Au cours des deux dernières années, l’émergence des fake news et des « faits alternatifs » a soulevé la crainte d’une dérive autoritaire aux États-Unis et ailleurs. La manipulation de la vérité et certaines campagnes visant à discréditer le journalisme de profondeur sont effectivement troublantes, surtout lorsqu’elles se manifestent dans les plus hautes instances politiques. Ainsi, il semble que nous sommes engagés dans une lutte épistémologique où se joue l’avenir de nos principes démocratiques.

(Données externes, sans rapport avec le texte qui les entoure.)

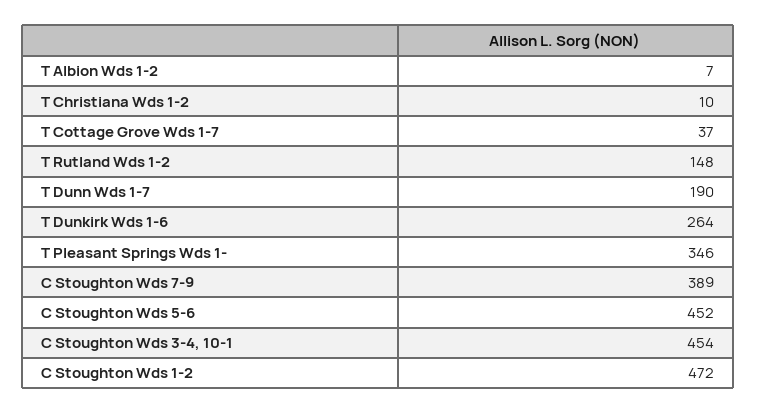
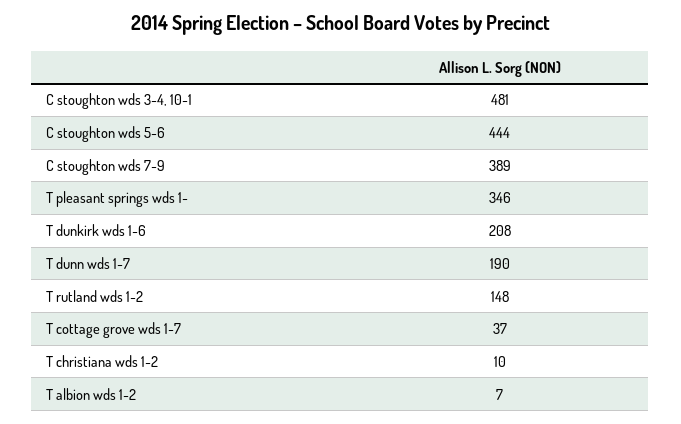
T Dunkirk Wds 1-6: 264 -> 208
C Stoughton Wds 5-6: 452 -> 444
C Stoughton Wds 3-4, 10-1: 454 -> 481
C Stoughton Wds 1-2: 472 -> none

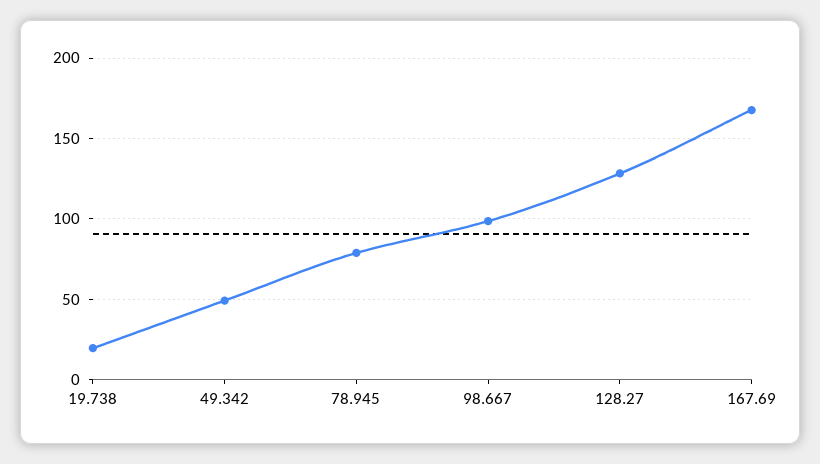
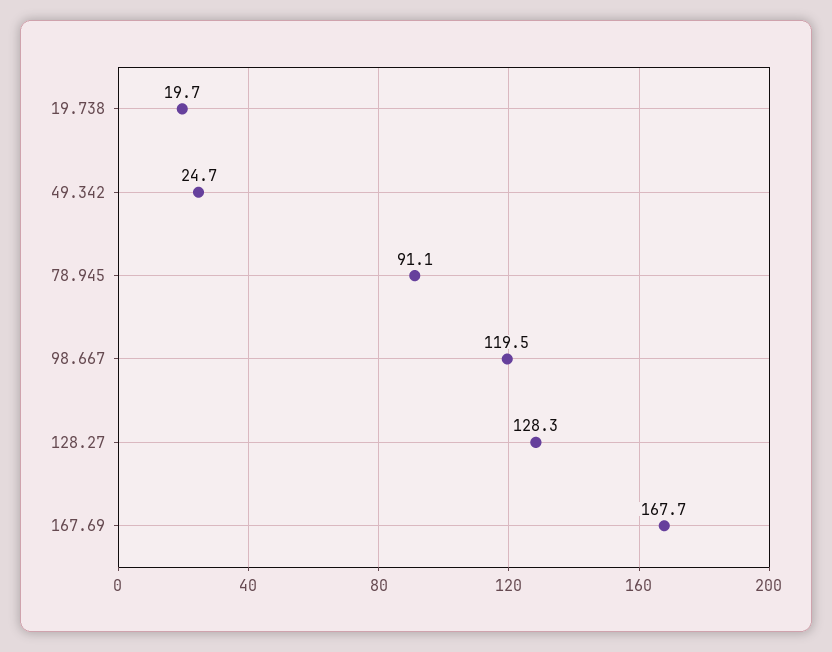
49.342: 50 -> 24.7
78.945: 80 -> 91.1
98.667: 100 -> 119.5

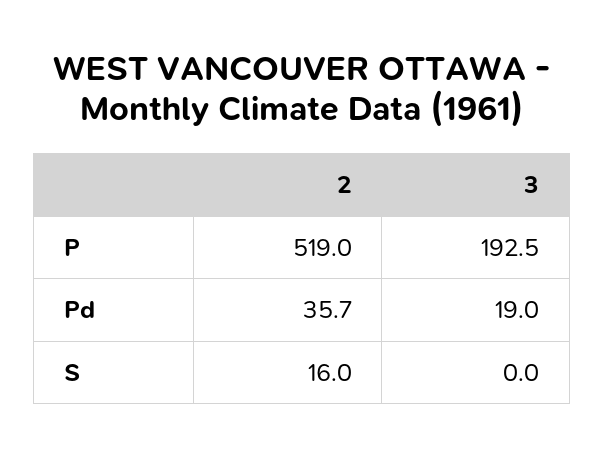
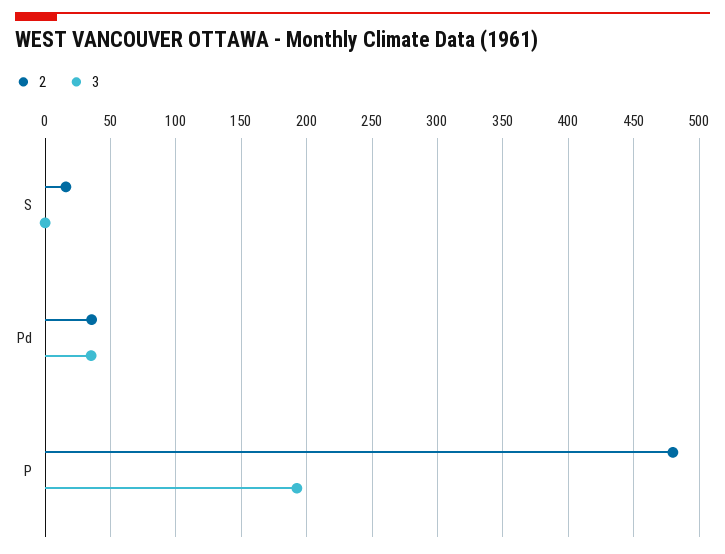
2, P: 519 -> 480
3, Pd: 19 -> 35

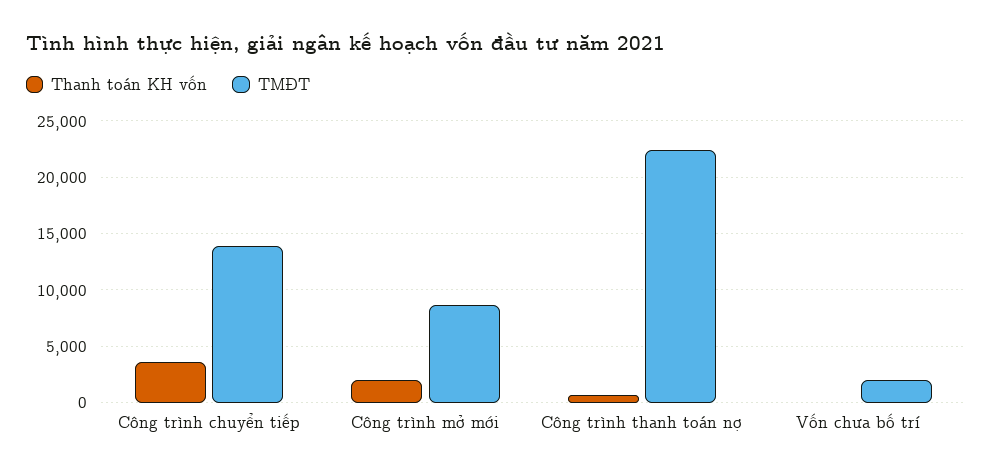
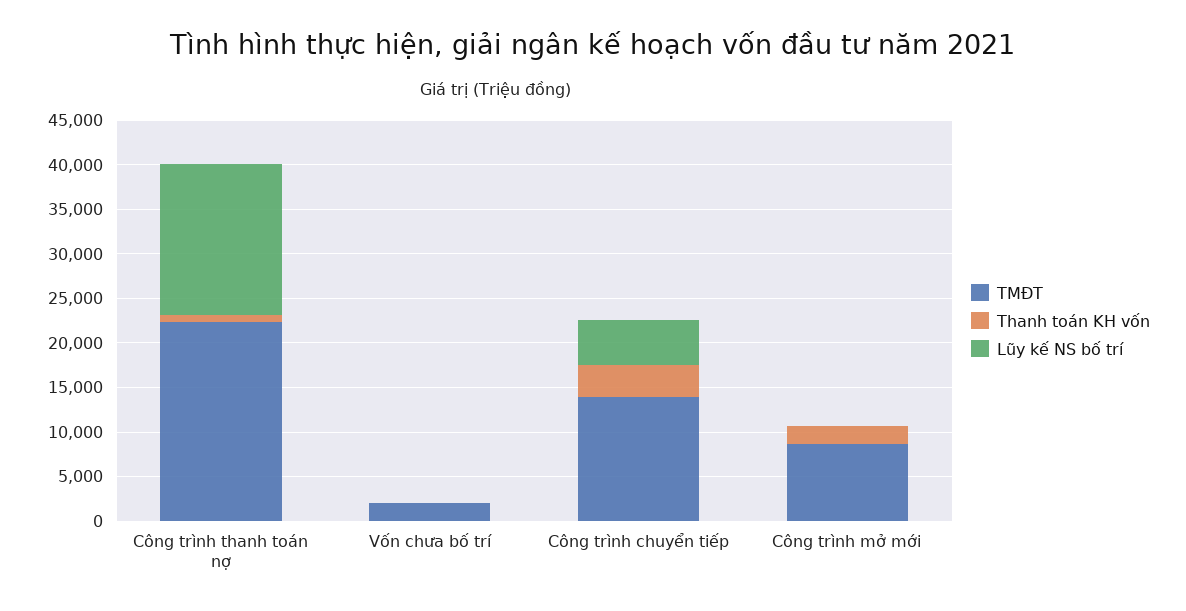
Lũy kế NS bố trí, Công trình thanh toán nợ: none -> 17000
Lũy kế NS bố trí, Vốn chưa bố trí: none -> 0
Lũy kế NS bố trí, Công trình chuyển tiếp: none -> 5000
Lũy kế NS bố trí, Công trình mở mới: none -> 0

D’importants rappels historiques publiés sur le présent site (ici, par exemple) et ailleurs sur le web révèlent que les fausses nouvelles ne sont pas chose aussi récente qu’on pourrait croire. Mais, paradoxalement, c’est dans l’imaginaire de la fiction qu’on trouve les cas les plus éclairants de manipulation des faits et de la vérité.

De grandes figures littéraires ont saisi, il y a plusieurs décennies, l’essentiel de ces questions épistémologiques : la fiction dystopique du vingtième siècle permet de mieux comprendre la pertinence de l’histoire – et la préservation d’un terrain commun de vérité – à nos destinées politiques. Le Meilleur des mondes de Aldous Huxley, 1984 de George Orwell et Fahrenheit 451 de Ray Bradbury méritent une attention particulière en raison de leur traitement de l’histoire. Ces romans permettent de relier l’approche historique de nos dirigeants à la sauvegarde d’une société ouverte, délibérative et démocratique.

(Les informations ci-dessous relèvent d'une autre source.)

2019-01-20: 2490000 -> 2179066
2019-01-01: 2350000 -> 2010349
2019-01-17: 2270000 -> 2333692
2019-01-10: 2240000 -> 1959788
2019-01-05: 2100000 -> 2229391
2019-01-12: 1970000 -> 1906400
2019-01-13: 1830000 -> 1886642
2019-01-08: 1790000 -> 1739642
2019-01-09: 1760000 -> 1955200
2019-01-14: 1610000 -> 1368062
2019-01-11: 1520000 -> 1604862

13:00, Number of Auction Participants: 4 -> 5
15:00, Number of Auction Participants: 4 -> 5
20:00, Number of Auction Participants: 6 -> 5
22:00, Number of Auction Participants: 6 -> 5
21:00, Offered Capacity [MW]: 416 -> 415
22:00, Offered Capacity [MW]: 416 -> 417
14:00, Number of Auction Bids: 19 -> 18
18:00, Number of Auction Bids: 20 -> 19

La fiction dystopique nous invite à une étude soutenue du passé et assigne aux historiens un rôle politique important. Dans les circonstances actuelles – dans lesquelles les coupures en arts et sciences humaines aux États-Unis semblent annoncer une situation semblable au nord de la frontière – nos compétences historiques semblent aussi utiles qu’elles sont rares.